Jupiter images on film

Some of the best images of Jupiter taken using slide film are shown here. All images are shown inverted, with South on top and West on the right side. They all used the AO-2 adaptive optics system, and show nearly diffraction-limited images taken during moderately good seeing in San Diego, but when the planet was rather low in the sky. All of these images were taken with a 10" F/10 telescope, projected to F/140 with an eyepiece projection setup and a Minolta SRT-101 body. Fuji Velvia film was chosen; it has a relatively slow speed of ISO 50, but I think it has the best contrast and the finest grain of any of the slide films. To digitize the images, the slides were re-imaged using red, green, or blue light onto a CCD camera. Each individual exposure was gently processed with Berry's AIP program (unsharp masked), then merged with Johnston's Super-Tri program. The intent of the image processing was to keep as much detail as possible without distortion. The colors shown here are as realistic as possible! Since several steps were required to digitize the film, and then do flat-field processing on those images, and finally merge the images, they are only a fair representation of the original slides. The re-photographing of the slides brought out more grain, but since they were taken during a unique time in Jupiter's history, they are all shared here.

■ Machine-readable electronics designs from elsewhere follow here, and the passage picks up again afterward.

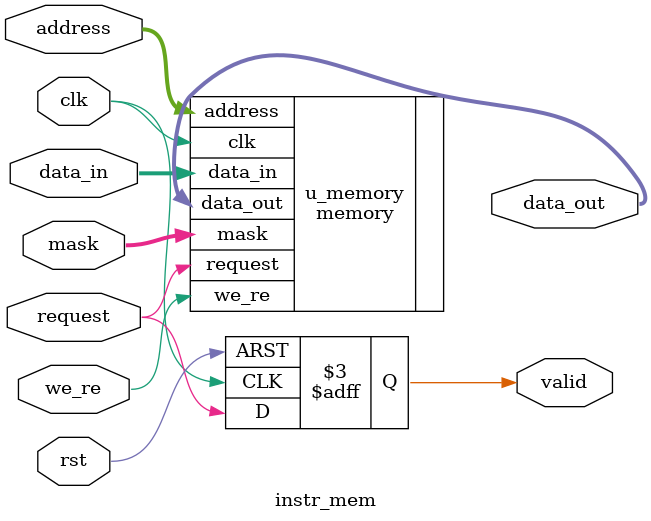
<source format=sv>

module instr_mem #(
    parameter bit INSTR_MEM = 1
) (
    input wire clk,
    input wire rst,
    input wire we_re,
    input wire request,
    input wire [3:0] mask,
    input wire [7:0] address,
    input wire [31:0] data_in,

    output reg valid,
    output wire [31:0] data_out
);

  always @(posedge clk or negedge rst) begin
    if (!rst) begin
      valid <= 0;
    end else begin
      valid <= request;
    end
  end

  memory #(
      .INSTR_MEM(INSTR_MEM)
  ) u_memory (
      .clk(clk),
      .we_re(we_re),
      .request(request),
      .mask(mask),
      .address(address),
      .data_in(data_in),
      .data_out(data_out)
  );

endmodule

</source>
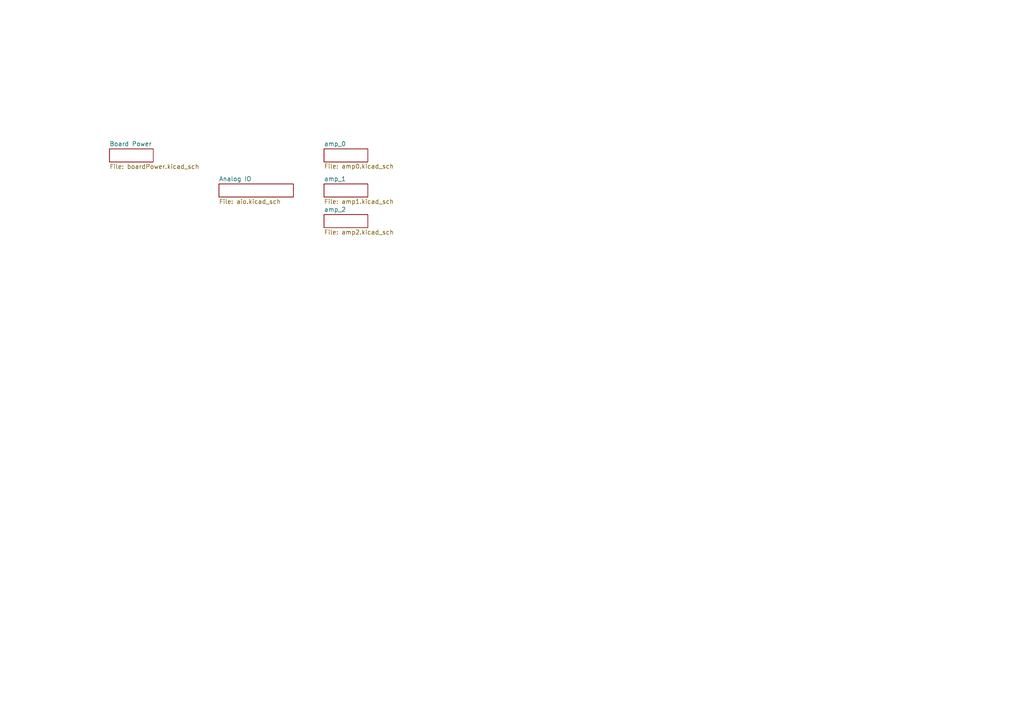
<source format=kicad_sch>
(kicad_sch
	(version 20231120)
	(generator "eeschema")
	(generator_version "8.0")
	(uuid "c6103430-c27a-4e90-8e2e-9404255f5ee3")
	(paper "A4")
	(lib_symbols)
	(sheet
		(at 93.98 43.18)
		(size 12.7 3.81)
		(stroke
			(width 0.1524)
			(type solid)
		)
		(fill
			(color 0 0 0 0.0000)
		)
		(uuid "4b870615-1fdd-4c38-ae2a-ce2f07b58b57")
		(property "Sheetname" "amp_0"
			(at 93.98 42.4684 0)
			(effects
				(font
					(size 1.27 1.27)
				)
				(justify left bottom)
			)
		)
		(property "Sheetfile" "amp0.kicad_sch"
			(at 93.98 47.498 0)
			(effects
				(font
					(size 1.27 1.27)
				)
				(justify left top)
			)
		)
		(instances
			(project "amp_board_rev2"
				(path "/c6103430-c27a-4e90-8e2e-9404255f5ee3"
					(page "5")
				)
			)
		)
	)
	(sheet
		(at 63.5 53.34)
		(size 21.59 3.81)
		(fields_autoplaced yes)
		(stroke
			(width 0.1524)
			(type solid)
		)
		(fill
			(color 0 0 0 0.0000)
		)
		(uuid "7c57c744-c249-4038-95bb-f0647f1e1f7f")
		(property "Sheetname" "Analog IO"
			(at 63.5 52.6284 0)
			(effects
				(font
					(size 1.27 1.27)
				)
				(justify left bottom)
			)
		)
		(property "Sheetfile" "aio.kicad_sch"
			(at 63.5 57.7346 0)
			(effects
				(font
					(size 1.27 1.27)
				)
				(justify left top)
			)
		)
		(instances
			(project "amp_board_rev2"
				(path "/c6103430-c27a-4e90-8e2e-9404255f5ee3"
					(page "3")
				)
			)
		)
	)
	(sheet
		(at 93.98 62.23)
		(size 12.7 3.81)
		(fields_autoplaced yes)
		(stroke
			(width 0.1524)
			(type solid)
		)
		(fill
			(color 0 0 0 0.0000)
		)
		(uuid "94465068-c3c9-432f-8cc2-1a38d23f76cc")
		(property "Sheetname" "amp_2"
			(at 93.98 61.5184 0)
			(effects
				(font
					(size 1.27 1.27)
				)
				(justify left bottom)
			)
		)
		(property "Sheetfile" "amp2.kicad_sch"
			(at 93.98 66.6246 0)
			(effects
				(font
					(size 1.27 1.27)
				)
				(justify left top)
			)
		)
		(instances
			(project "amp_board_rev2"
				(path "/c6103430-c27a-4e90-8e2e-9404255f5ee3"
					(page "6")
				)
			)
		)
	)
	(sheet
		(at 31.75 43.18)
		(size 12.7 3.81)
		(fields_autoplaced yes)
		(stroke
			(width 0.1524)
			(type solid)
		)
		(fill
			(color 0 0 0 0.0000)
		)
		(uuid "ab3d06fa-a7a0-4394-b6d7-1ca538756c6f")
		(property "Sheetname" "Board Power"
			(at 31.75 42.4684 0)
			(effects
				(font
					(size 1.27 1.27)
				)
				(justify left bottom)
			)
		)
		(property "Sheetfile" "boardPower.kicad_sch"
			(at 31.75 47.5746 0)
			(effects
				(font
					(size 1.27 1.27)
				)
				(justify left top)
			)
		)
		(instances
			(project "amp_board_rev2"
				(path "/c6103430-c27a-4e90-8e2e-9404255f5ee3"
					(page "2")
				)
			)
		)
	)
	(sheet
		(at 93.98 53.34)
		(size 12.7 3.81)
		(fields_autoplaced yes)
		(stroke
			(width 0.1524)
			(type solid)
		)
		(fill
			(color 0 0 0 0.0000)
		)
		(uuid "c5f8f1eb-735d-4b18-a79d-9c99ea47b523")
		(property "Sheetname" "amp_1"
			(at 93.98 52.6284 0)
			(effects
				(font
					(size 1.27 1.27)
				)
				(justify left bottom)
			)
		)
		(property "Sheetfile" "amp1.kicad_sch"
			(at 93.98 57.7346 0)
			(effects
				(font
					(size 1.27 1.27)
				)
				(justify left top)
			)
		)
		(instances
			(project "amp_board_rev2"
				(path "/c6103430-c27a-4e90-8e2e-9404255f5ee3"
					(page "4")
				)
			)
		)
	)
	(sheet_instances
		(path "/"
			(page "1")
		)
	)
)

</source>
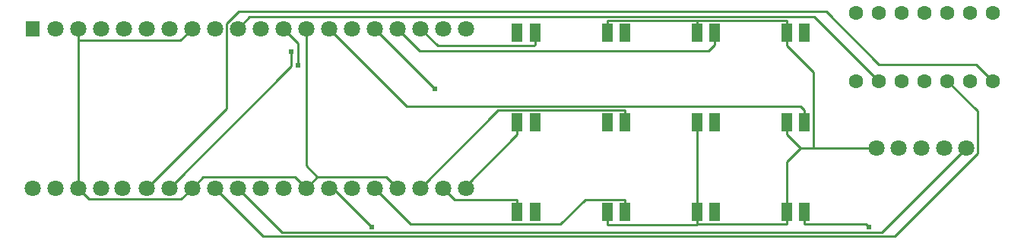
<source format=gbl>
G04 Layer: BottomLayer*
G04 EasyEDA v6.5.15, 2022-09-02 19:13:46*
G04 7dfffcf241994c68a0b0b9662bae6326,4d9b886a9f2f4cb0bf4fdc89abf0ebec,10*
G04 Gerber Generator version 0.2*
G04 Scale: 100 percent, Rotated: No, Reflected: No *
G04 Dimensions in millimeters *
G04 leading zeros omitted , absolute positions ,4 integer and 5 decimal *
%FSLAX45Y45*%
%MOMM*%

%ADD10C,0.2540*%
%ADD11R,1.1989X2.1590*%
%ADD12C,1.6000*%
%ADD13C,1.8000*%
%ADD14R,1.5748X1.8000*%
%ADD15C,0.6096*%

%LPD*%
D10*
X2374910Y6527797D02*
G01*
X3262208Y7415095D01*
X3262208Y8359696D01*
X3396879Y8494367D01*
X9941595Y8494367D01*
X10529351Y7906611D01*
X11613296Y7906611D01*
X11798310Y7721597D01*
X3982044Y8048343D02*
G01*
X3982044Y7884309D01*
X2627208Y6529473D01*
X3135208Y6529473D02*
G01*
X3671656Y5993025D01*
X10707481Y5993025D01*
X11625513Y6911058D01*
X11625513Y7386393D01*
X11290310Y7721597D01*
X3389208Y6529473D02*
G01*
X3884889Y6033792D01*
X10564403Y6033792D01*
X11502908Y6972297D01*
X4885319Y6092339D02*
G01*
X4448185Y6529473D01*
X4405208Y6529473D01*
X9700270Y6125182D02*
G01*
X10383834Y6125182D01*
X10416067Y6092949D01*
X9700270Y6261097D02*
G01*
X9700270Y6125182D01*
X4913208Y6529473D02*
G01*
X5317627Y6125055D01*
X6985594Y6125055D01*
X7257679Y6397139D01*
X7700147Y6397139D01*
X7700274Y6397012D01*
X7700274Y6261097D02*
G01*
X7700274Y6397012D01*
X5421208Y6529473D02*
G01*
X6288872Y7397137D01*
X7700147Y7397137D01*
X7700274Y7397010D01*
X7700274Y7261095D02*
G01*
X7700274Y7397010D01*
X6502156Y6397012D02*
G01*
X5807669Y6397012D01*
X5675208Y6529473D01*
X6502156Y6261097D02*
G01*
X6502156Y6397012D01*
X6502156Y7125180D02*
G01*
X5929208Y6552232D01*
X5929208Y6529473D01*
X6502156Y7261095D02*
G01*
X6502156Y7125180D01*
X10528310Y7721597D02*
G01*
X9809032Y8440874D01*
X3522609Y8440874D01*
X3389208Y8307473D01*
X4063679Y7896705D02*
G01*
X4063679Y8141002D01*
X3897208Y8307473D01*
X4405208Y8307473D02*
G01*
X5273837Y7438844D01*
X9658436Y7438844D01*
X9700270Y7397010D01*
X9700270Y7261095D02*
G01*
X9700270Y7397010D01*
X4913208Y8307473D02*
G01*
X5586206Y7634475D01*
X5167208Y8307473D02*
G01*
X5414655Y8060027D01*
X8635121Y8060027D01*
X8700272Y8125178D01*
X8700272Y8261093D02*
G01*
X8700272Y8125178D01*
X9502150Y7261095D02*
G01*
X9502150Y7125180D01*
X9502150Y6261097D02*
G01*
X9502150Y6819414D01*
X9655032Y6972297D01*
X9655032Y6972297D02*
G01*
X9502150Y7125180D01*
X8502152Y6125182D02*
G01*
X8496665Y6119695D01*
X7507640Y6119695D01*
X7502154Y6125182D01*
X8502152Y6135316D02*
G01*
X8502152Y6125182D01*
X8502152Y6125182D02*
G01*
X8502279Y6125055D01*
X9502023Y6125055D01*
X9502150Y6125182D01*
X9502150Y6261097D02*
G01*
X9502150Y6125182D01*
X8502152Y6198207D02*
G01*
X8502152Y6135316D01*
X8502152Y6198207D02*
G01*
X8502152Y6261097D01*
X8502152Y6261097D02*
G01*
X8502152Y7261095D01*
X7502154Y6193152D02*
G01*
X7502154Y6125182D01*
X7502154Y6193152D02*
G01*
X7502154Y6261097D01*
X9502150Y8397008D02*
G01*
X9502023Y8397135D01*
X8502279Y8397135D01*
X8502152Y8397008D01*
X8502152Y8261093D02*
G01*
X8502152Y8386899D01*
X8502152Y8386899D02*
G01*
X8502152Y8397008D01*
X8502152Y8397008D02*
G01*
X8502025Y8397135D01*
X7502281Y8397135D01*
X7502154Y8397008D01*
X7502154Y8261093D02*
G01*
X7502154Y8397008D01*
X6700276Y8125178D02*
G01*
X6688058Y8112960D01*
X5615721Y8112960D01*
X5421208Y8307473D01*
X6700276Y8261093D02*
G01*
X6700276Y8125178D01*
X2881208Y6529473D02*
G01*
X3005769Y6654035D01*
X4026646Y6654035D01*
X4151208Y6529473D01*
X1611208Y8176105D02*
G01*
X2749839Y8176105D01*
X2881208Y8307473D01*
X1611208Y8176105D02*
G01*
X1611208Y8307473D01*
X1611208Y6529473D02*
G01*
X1611208Y8176105D01*
X1611208Y6529473D02*
G01*
X1732213Y6408468D01*
X2760202Y6408468D01*
X2881208Y6529473D01*
X9502150Y8268484D02*
G01*
X9502150Y8397008D01*
X9502150Y8268484D02*
G01*
X9502150Y8261093D01*
X9502150Y8261093D02*
G01*
X9502150Y8114357D01*
X9796840Y7819666D01*
X9796840Y6972297D01*
X10502910Y6972297D02*
G01*
X9796840Y6972297D01*
X9796840Y6972297D02*
G01*
X9655032Y6972297D01*
X4151208Y8307473D02*
G01*
X4151208Y6778546D01*
X4275744Y6654010D01*
X5167208Y6529473D02*
G01*
X5042672Y6654010D01*
X4275744Y6654010D01*
X4275744Y6654010D02*
G01*
X4151208Y6529473D01*
D11*
G01*
X6502145Y8261095D03*
G01*
X6700265Y8261095D03*
G01*
X7502143Y8261095D03*
G01*
X7700263Y8261095D03*
G01*
X8502141Y8261095D03*
G01*
X8700261Y8261095D03*
G01*
X9502140Y8261095D03*
G01*
X9700259Y8261095D03*
G01*
X6502145Y7261097D03*
G01*
X6700265Y7261097D03*
G01*
X7502143Y7261097D03*
G01*
X7700263Y7261097D03*
G01*
X8502141Y7261097D03*
G01*
X8700261Y7261097D03*
G01*
X9502140Y7261097D03*
G01*
X9700259Y7261097D03*
G01*
X6502145Y6261100D03*
G01*
X6700265Y6261100D03*
G01*
X7502143Y6261100D03*
G01*
X7700263Y6261100D03*
G01*
X8502141Y6261100D03*
G01*
X8700261Y6261100D03*
G01*
X9502140Y6261100D03*
G01*
X9700259Y6261100D03*
D12*
G01*
X10274300Y8483600D03*
G01*
X10528300Y8483600D03*
G01*
X10528300Y7721600D03*
G01*
X10274300Y7721600D03*
G01*
X10782300Y8483600D03*
G01*
X10782300Y7721600D03*
G01*
X11036300Y8483600D03*
G01*
X11036300Y7721600D03*
G01*
X11290300Y8483600D03*
G01*
X11290300Y7721600D03*
G01*
X11544300Y8483600D03*
G01*
X11544300Y7721600D03*
G01*
X11798300Y8483600D03*
G01*
X11798300Y7721600D03*
D13*
G01*
X10502900Y6972300D03*
G01*
X10753090Y6972300D03*
G01*
X11003025Y6972300D03*
G01*
X11252961Y6972300D03*
G01*
X11502897Y6972300D03*
G01*
X5929198Y8307476D03*
G01*
X5675198Y8307476D03*
G01*
X5421198Y8307476D03*
G01*
X5167198Y8307476D03*
G01*
X4913198Y8307476D03*
G01*
X4659198Y8307476D03*
G01*
X4405198Y8307476D03*
G01*
X4151198Y8307476D03*
G01*
X3897198Y8307476D03*
G01*
X3643198Y8307476D03*
G01*
X3389198Y8307476D03*
G01*
X3135198Y8307476D03*
G01*
X2881198Y8307476D03*
G01*
X2627198Y8307476D03*
G01*
X2373198Y8307476D03*
G01*
X2119198Y8307476D03*
G01*
X1865198Y8307476D03*
G01*
X1611198Y8307476D03*
G01*
X1357198Y8307476D03*
D14*
G01*
X1103198Y8307476D03*
D13*
G01*
X5929198Y6529476D03*
G01*
X5675198Y6529476D03*
G01*
X5421198Y6529476D03*
G01*
X5167198Y6529476D03*
G01*
X4913198Y6529476D03*
G01*
X4659198Y6529476D03*
G01*
X4405198Y6529476D03*
G01*
X4151198Y6529476D03*
G01*
X3897198Y6529476D03*
G01*
X3643198Y6529476D03*
G01*
X3389198Y6529476D03*
G01*
X3135198Y6529476D03*
G01*
X2881198Y6529476D03*
G01*
X2627198Y6529476D03*
G01*
X2374900Y6527800D03*
G01*
X2108200Y6527800D03*
G01*
X1865198Y6529476D03*
G01*
X1611198Y6529476D03*
G01*
X1357198Y6529476D03*
G01*
X1103198Y6529476D03*
D15*
G01*
X5586196Y7634478D03*
G01*
X4063669Y7896707D03*
G01*
X4885309Y6092342D03*
G01*
X10416057Y6092952D03*
G01*
X3982034Y8048345D03*
M02*

</source>
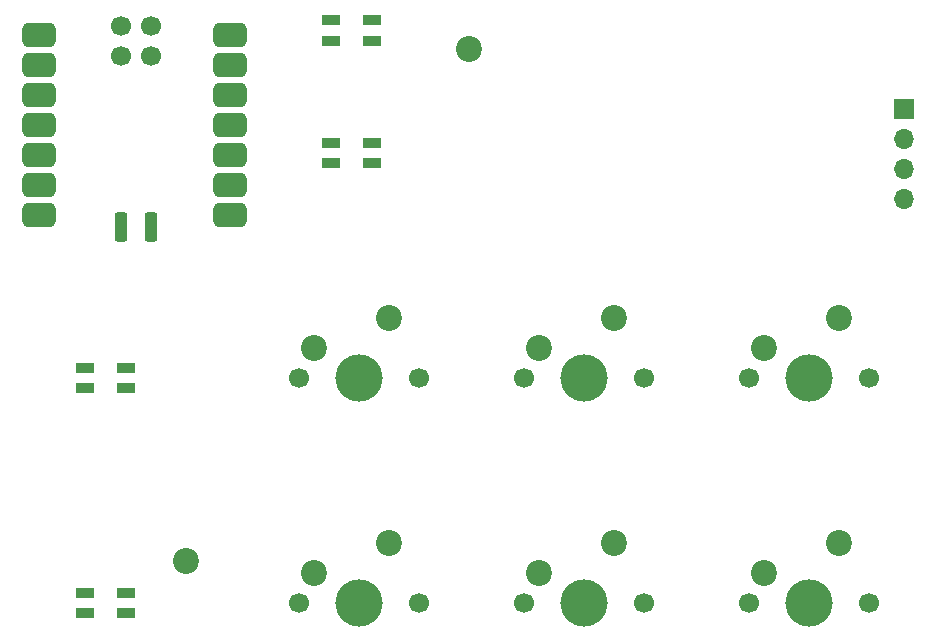
<source format=gts>
G04 #@! TF.GenerationSoftware,KiCad,Pcbnew,9.0.7*
G04 #@! TF.CreationDate,2026-01-14T23:35:42+00:00*
G04 #@! TF.ProjectId,MacroMachine,4d616372-6f4d-4616-9368-696e652e6b69,rev?*
G04 #@! TF.SameCoordinates,Original*
G04 #@! TF.FileFunction,Soldermask,Top*
G04 #@! TF.FilePolarity,Negative*
%FSLAX46Y46*%
G04 Gerber Fmt 4.6, Leading zero omitted, Abs format (unit mm)*
G04 Created by KiCad (PCBNEW 9.0.7) date 2026-01-14 23:35:42*
%MOMM*%
%LPD*%
G01*
G04 APERTURE LIST*
G04 Aperture macros list*
%AMRoundRect*
0 Rectangle with rounded corners*
0 $1 Rounding radius*
0 $2 $3 $4 $5 $6 $7 $8 $9 X,Y pos of 4 corners*
0 Add a 4 corners polygon primitive as box body*
4,1,4,$2,$3,$4,$5,$6,$7,$8,$9,$2,$3,0*
0 Add four circle primitives for the rounded corners*
1,1,$1+$1,$2,$3*
1,1,$1+$1,$4,$5*
1,1,$1+$1,$6,$7*
1,1,$1+$1,$8,$9*
0 Add four rect primitives between the rounded corners*
20,1,$1+$1,$2,$3,$4,$5,0*
20,1,$1+$1,$4,$5,$6,$7,0*
20,1,$1+$1,$6,$7,$8,$9,0*
20,1,$1+$1,$8,$9,$2,$3,0*%
G04 Aperture macros list end*
%ADD10C,2.200000*%
%ADD11C,1.700000*%
%ADD12C,4.000000*%
%ADD13RoundRect,0.525400X-0.900400X-0.525400X0.900400X-0.525400X0.900400X0.525400X-0.900400X0.525400X0*%
%ADD14RoundRect,0.275000X-0.275000X0.975000X-0.275000X-0.975000X0.275000X-0.975000X0.275000X0.975000X0*%
%ADD15R,1.600000X0.850000*%
%ADD16R,1.700000X1.700000*%
%ADD17O,1.700000X1.700000*%
G04 APERTURE END LIST*
D10*
G04 #@! TO.C,REF\u002A\u002A*
X152200000Y-81700000D03*
G04 #@! TD*
G04 #@! TO.C,REF\u002A\u002A*
X128300000Y-125000000D03*
G04 #@! TD*
D11*
G04 #@! TO.C,SW2*
X137795000Y-128587500D03*
D12*
X142875000Y-128587500D03*
D11*
X147955000Y-128587500D03*
D10*
X145415000Y-123507500D03*
X139065000Y-126047500D03*
G04 #@! TD*
D13*
G04 #@! TO.C,U1*
X115825000Y-80486250D03*
X115825000Y-83026250D03*
X115825000Y-85566250D03*
X115825000Y-88106250D03*
X115825000Y-90646250D03*
X115825000Y-93186250D03*
X115825000Y-95726250D03*
X131990000Y-95726250D03*
X131990000Y-93186250D03*
X131990000Y-90646250D03*
X131990000Y-88106250D03*
X131990000Y-85566250D03*
X131990000Y-83026250D03*
X131990000Y-80486250D03*
D14*
X122737000Y-96746250D03*
X125277000Y-96746250D03*
D11*
X122737000Y-79728250D03*
X125277000Y-79728250D03*
X122737000Y-82268250D03*
X125277000Y-82268250D03*
G04 #@! TD*
G04 #@! TO.C,SW3*
X156845000Y-109537500D03*
D12*
X161925000Y-109537500D03*
D11*
X167005000Y-109537500D03*
D10*
X164465000Y-104457500D03*
X158115000Y-106997500D03*
G04 #@! TD*
D15*
G04 #@! TO.C,D2*
X119693750Y-108662500D03*
X119693750Y-110412500D03*
X123193750Y-110412500D03*
X123193750Y-108662500D03*
G04 #@! TD*
G04 #@! TO.C,D4*
X140493750Y-79212500D03*
X140493750Y-80962500D03*
X143993750Y-80962500D03*
X143993750Y-79212500D03*
G04 #@! TD*
D11*
G04 #@! TO.C,SW5*
X175895000Y-109537500D03*
D12*
X180975000Y-109537500D03*
D11*
X186055000Y-109537500D03*
D10*
X183515000Y-104457500D03*
X177165000Y-106997500D03*
G04 #@! TD*
D15*
G04 #@! TO.C,D1*
X119693750Y-127712500D03*
X119693750Y-129462500D03*
X123193750Y-129462500D03*
X123193750Y-127712500D03*
G04 #@! TD*
G04 #@! TO.C,D3*
X140493750Y-89612500D03*
X140493750Y-91362500D03*
X143993750Y-91362500D03*
X143993750Y-89612500D03*
G04 #@! TD*
D16*
G04 #@! TO.C,DS1*
X189065000Y-86792500D03*
D17*
X189065000Y-89332500D03*
X189065000Y-91872500D03*
X189065000Y-94412500D03*
G04 #@! TD*
D11*
G04 #@! TO.C,SW4*
X156845000Y-128587500D03*
D12*
X161925000Y-128587500D03*
D11*
X167005000Y-128587500D03*
D10*
X164465000Y-123507500D03*
X158115000Y-126047500D03*
G04 #@! TD*
D11*
G04 #@! TO.C,SW1*
X137795000Y-109537500D03*
D12*
X142875000Y-109537500D03*
D11*
X147955000Y-109537500D03*
D10*
X145415000Y-104457500D03*
X139065000Y-106997500D03*
G04 #@! TD*
D11*
G04 #@! TO.C,SW6*
X175895000Y-128587500D03*
D12*
X180975000Y-128587500D03*
D11*
X186055000Y-128587500D03*
D10*
X183515000Y-123507500D03*
X177165000Y-126047500D03*
G04 #@! TD*
M02*

</source>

These photos were taken during the week of the Comet Shoemaker-Levy 9 collisions in 1994. Jupiter was low on the horizon (between 31° and 34° when the photos were taken), and the seeing was not good. The photos were taken as soon as the telescope was set up at dusk, and the seeing did not have a chance to improve as the planet set even lower.

Jupiter at 4:18 UT on July 22, 1994; a 28 second exposure. The largest impact areas are seen with lighter areas surrounding them. Some image deterioration is from the copying process from the slide to the digital format.

Jupiter at 4:27 UT on July 25, 1994; a 25 second exposure. The Great Red Spot is visible, for a good size comparison. Jupiter's central meridian was nearly the same as for the June 19 photos, which makes a good before-and-after comparison. Note the bright blue clouds near the center, making interesting contrasts.

Jupiter at 4:18 UT on July 26, 1996. With the other two images, this set shows all the major impact areas. The AO-2 allowed these great images to be taken even though the seeing was poor so close to the horizon.